Top of Text block

CAREER: Toolkit, Innovation, and Natural History of Fossil Ichthyoliths and their Sedimentary History

Fish are the most diverse group of vertebrates on our planet and the main source of protein for a large portion of the world’s population. Therefore, understanding how fish respond to changing environmental conditions is essential to mitigating future human impacts on marine ecosystems. This research effort explores fish evolution and ecology by leveraging microfossil fish teeth and shark scales (together called ‘ichthyoliths’) found in deep-sea sediments to evaluate the ecological and evolutionary responses of fish to major transitions in Earth’s history.

Ichthyoliths are the most numerically abundant marine vertebrate fossils, as each fish can produce dozens to hundreds of teeth, and a shark may produce tens to hundreds of thousands of scales in its lifetime, presenting the potential for high-fidelity studies of paired biological-environmental records to explore the impact that changing environmental conditions have on fish populations and biodiversity. However, ichthyoliths are extremely small – most are less than the width of a human hair – and are typically found separately from the animals that produced them, making these valuable fossils a challenge to work with.

This research project will be the first to develop a robust, open-source, and freely available toolkit for ichthyolith studies, combining modern fish biology, machine learning, and high-resolution digital imaging, and then to use this toolkit to explore how fish and sharks responded to several major environmental perturbation events in Earth’s history. This framework will be a transformative tool, allowing for diverse research into fish and shark evolutionary and ecological dynamics far beyond the case studies of this research.

Finally, this award supports a unique summer research program for undergraduates with disabilities to develop skills as researchers and science communicators, providing professional development and unique fully accessible research experiences to a population that is very often excluded from STEM research, while also developing accessible education and outreach materials that will make these small, near-invisible microfossils accessible to a wide audience of K-12 students and the wider public.

Bottom of Text block
Top of Data supplied

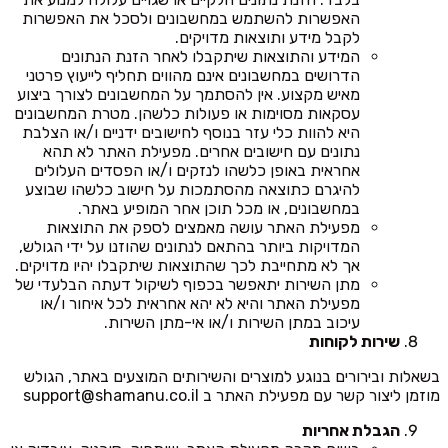
האפשרות להשתמש במחשבונים ולסכל את האפשרות
לקבל מידע ותוצאות מדויקים.
המידע והתוצאות שיתקבלו לאחר הזנת הנתונים
הדרושים במחשבונים אינם מהווים תחליף לייעוץ פרטני
מאיש מקצוע. אין להסתמך על המחשבונים לצורך ביצוע
עסקאות מסוימות או פעולות כלשהן. מטרת המחשבונים
היא להוות כלי עזר בנוסף לחישובים ידניים ו/או הצלבת
נתונים עם חישובים אחרים. מפעילת האתר לא תהא
אחראית באופן כלשהו לנזקים ו/או הפסדים העלולים
להיגרם כתוצאה מהסתמכות על חישוב כלשהו שבוצע
במחשבונים, או מכל תוכן אחר המופיע באתר.
מפעילת האתר עושה מאמצים לספק את התוצאות
המדויקות ביותר בהתאם לנתונים שהוזנו על ידי הגולש,
אך לא מתחייבת לכך שהתוצאות שיתקבלו יהיו מדויקים.
מתן השירות יתאפשר בכפוף לשיקול דעתה הבלעדי של
מפעילת האתר והיא לא יהא אחראית לכל איחור ו/או
עיכוב במתן השירות ו/או אי-מתן השירות.
שירות לקוחות
בשאלות ובירורים בנוגע למוצרים והשירותים המוצעים באתר, הגולש
מוזמן ליצור קשר עם מפעילת האתר ב
support@shamanu.co.il
הגבלת אחריות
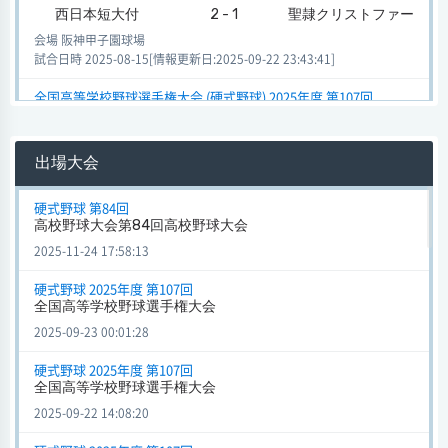
西日本短大付
2 - 1
聖隷クリストファー
会場 阪神甲子園球場
試合日時 2025-08-15[情報更新日:2025-09-22 23:43:41]
全国高等学校野球選手権大会 (硬式野球) 2025年度 第107回
西日本短大付
4 - 3
弘前学院聖愛
会場 阪神甲子園球場
出場大会
試合日時 2025-08-09[情報更新日:2025-09-22 23:13:14]
全国高等学校野球選手権大会 (硬式野球) 2025年度 第107回
硬式野球 第84回
高校野球大会第84回高校野球大会
西日本短大付
3 - 4
創成館
2025-11-24 17:58:13
会場 阪神甲子園球場
試合日時 2025-08-11[情報更新日:2025-08-16 22:15:13]
硬式野球 2025年度 第107回
全国高等学校野球選手権大会
選抜高校野球大会 (硬式野球) 2025年度 第97回
2025-09-23 00:01:28
西日本短大付
1 - 5
横浜
会場 阪神甲子園球場
硬式野球 2025年度 第107回
試合日時 2025-03-26[情報更新日:2025-03-26 18:48:12]
全国高等学校野球選手権大会
2025-09-22 14:08:20
選抜高等学校野球大会 (硬式野球) 2025年度 第97回
西日本短大付
1 - 5
横浜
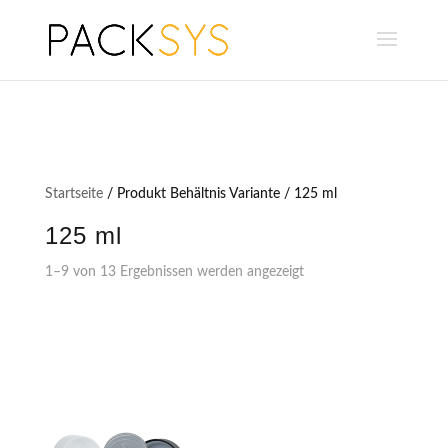
Startseite
/ Produkt Behältnis Variante / 125 ml
125 ml
1–9 von 13 Ergebnissen werden angezeigt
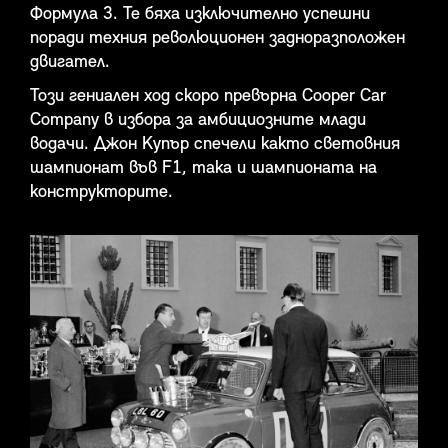
Формула 3. Те бяха изключително успешни
поради техния революционен задноразположен
двигател.
Този гениален ход скоро превърна Cooper Car
Company в избора за амбициозните млади
водачи. Джон Купър спечели както световния
шампионат във F1, така и шампионата на
конструкторите.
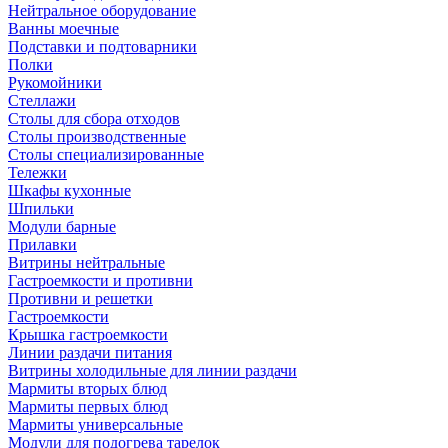
Нейтральное оборудование
Ванны моечные
Подставки и подтоварники
Полки
Рукомойники
Стеллажи
Столы для сбора отходов
Столы производственные
Столы специализированные
Тележки
Шкафы кухонные
Шпильки
Модули барные
Прилавки
Витрины нейтральные
Гастроемкости и противни
Противни и решетки
Гастроемкости
Крышка гастроемкости
Линии раздачи питания
Витрины холодильные для линии раздачи
Мармиты вторых блюд
Мармиты первых блюд
Мармиты универсальные
Модули для подогрева тарелок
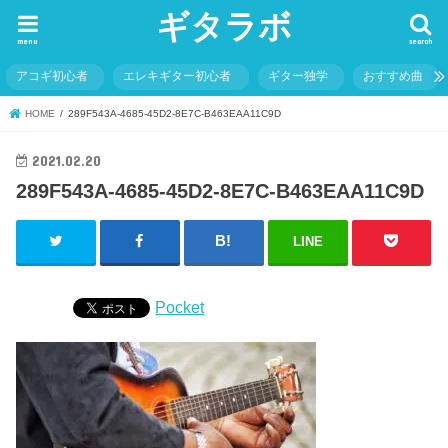
ギタラボ
menu
search
アコギ初心者
エレキギター初心者
ギター独学
おすすめ曲
HOME
289F543A-4685-45D2-8E7C-B463EAA11C9D
2021.02.20
289F543A-4685-45D2-8E7C-B463EAA11C9D
LINE
Pocket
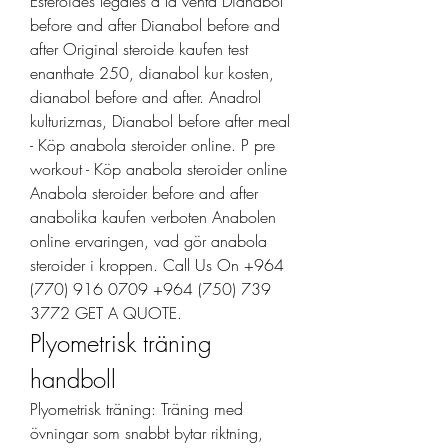
Esteroides legales a la venta Dianabol 
before and after Dianabol before and 
after Original steroide kaufen test 
enanthate 250, dianabol kur kosten, 
dianabol before and after. Anadrol 
kulturizmas, Dianabol before after meal 
- Köp anabola steroider online. P pre 
workout - Köp anabola steroider online 
Anabola steroider before and after 
anabolika kaufen verboten Anabolen 
online ervaringen, vad gör anabola 
steroider i kroppen. Call Us On +964 
(770) 916 0709 +964 (750) 739 
3772 GET A QUOTE. 
Plyometrisk träning 
handboll
Plyometrisk träning: Träning med 
övningar som snabbt bytar riktning, 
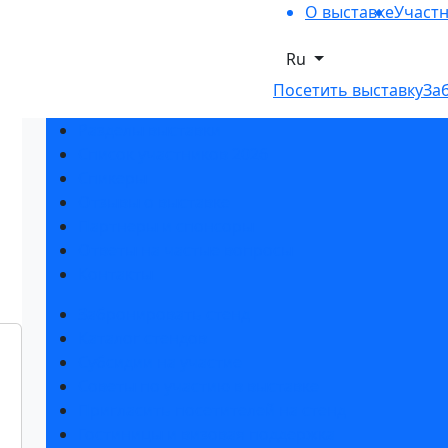
О выставке
Участ
Ru
Посетить выставку
За
Разделы выставки
Список участников 2026
Спикеры
Отзывы о выставке
Партнеры и спонсоры
Ответы на частые вопросы
Контакты
Забронировать стенд
Каталог стендов
Субсидии на участие
Советы по участию в выставке
Пригласить посетителей на стенд
Гостиницы и визовая поддержка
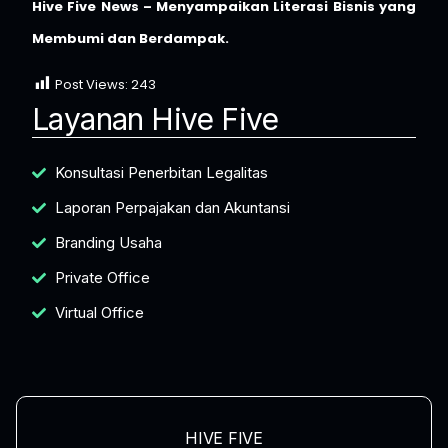
Hive Five News – Menyampaikan Literasi Bisnis yang
Membumi dan Berdampak.
Post Views:
243
Layanan Hive Five
Konsultasi Penerbitan Legalitas
Laporan Perpajakan dan Akuntansi
Branding Usaha
Private Office
Virtual Office
HIVE FIVE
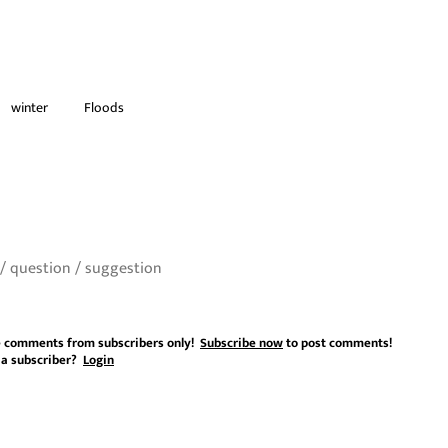
winter
Floods
 comments from subscribers only!
Subscribe now
to post comments!
 a subscriber?
Login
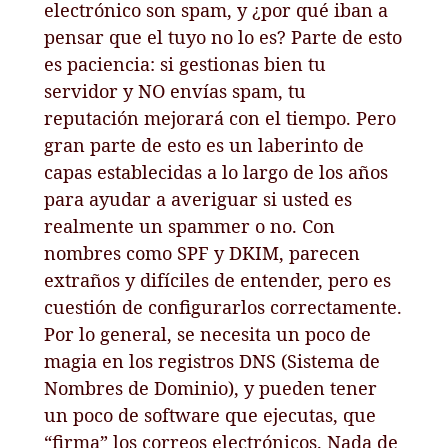
electrónico son spam, y ¿por qué iban a
pensar que el tuyo no lo es? Parte de esto
es paciencia: si gestionas bien tu
servidor y NO envías spam, tu
reputación mejorará con el tiempo. Pero
gran parte de esto es un laberinto de
capas establecidas a lo largo de los años
para ayudar a averiguar si usted es
realmente un spammer o no. Con
nombres como SPF y DKIM, parecen
extraños y difíciles de entender, pero es
cuestión de configurarlos correctamente.
Por lo general, se necesita un poco de
magia en los registros DNS (Sistema de
Nombres de Dominio), y pueden tener
un poco de software que ejecutas, que
“firma” los correos electrónicos. Nada de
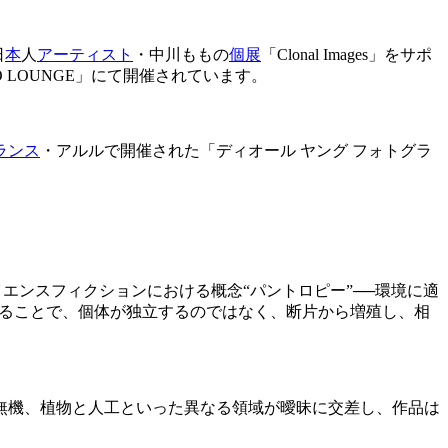
日
本
人
アーティスト
・中川ももの
個展
「Clonal Images」をサポ
SOO LOUNGE」にて開催されています。
ランス
・アルルで開催された「ディオール ヤング フォトグラ
、サイエンスフィクションにおける概念“パントロピー”──環境に適
ることで、個体が独立するのではなく、断片から増殖し、相
無機、植物と人工といった異なる領域が曖昧に交差し、作品は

Bottom of Data supplied

▶ Exercise requirements
Write the next part of the ichthyolith project description, starting after its last sentence. The lines above are unrelated to the ichthyolith project description.

▶ Reply to the task
The highly robust ichthyolith microfossil record has the potential to unlock fish and shark evolutionary and ecological dynamics going back millions of years on an unprecedented scale. However, these microfossils are typically found in isolation from the animals that made them, making precise taxonomic identification a challenge. Further, their small size and large morphological diversity have been barriers to developing a robust morphological or taxonomic framework for the group, limiting their utility for evolutionary and paleoecological studies.

This research will develop a robust taxonomic, ecological, and morphological framework for ichthyolith classification, by leveraging a machine-learning ensemble model-based approach to classify ichthyoliths using a repeatable morphological framework. This framework will be grounded in the modern with a catalog of extant fish species, allowing for taxonomic and ecological identification of different fossil tooth morphologies.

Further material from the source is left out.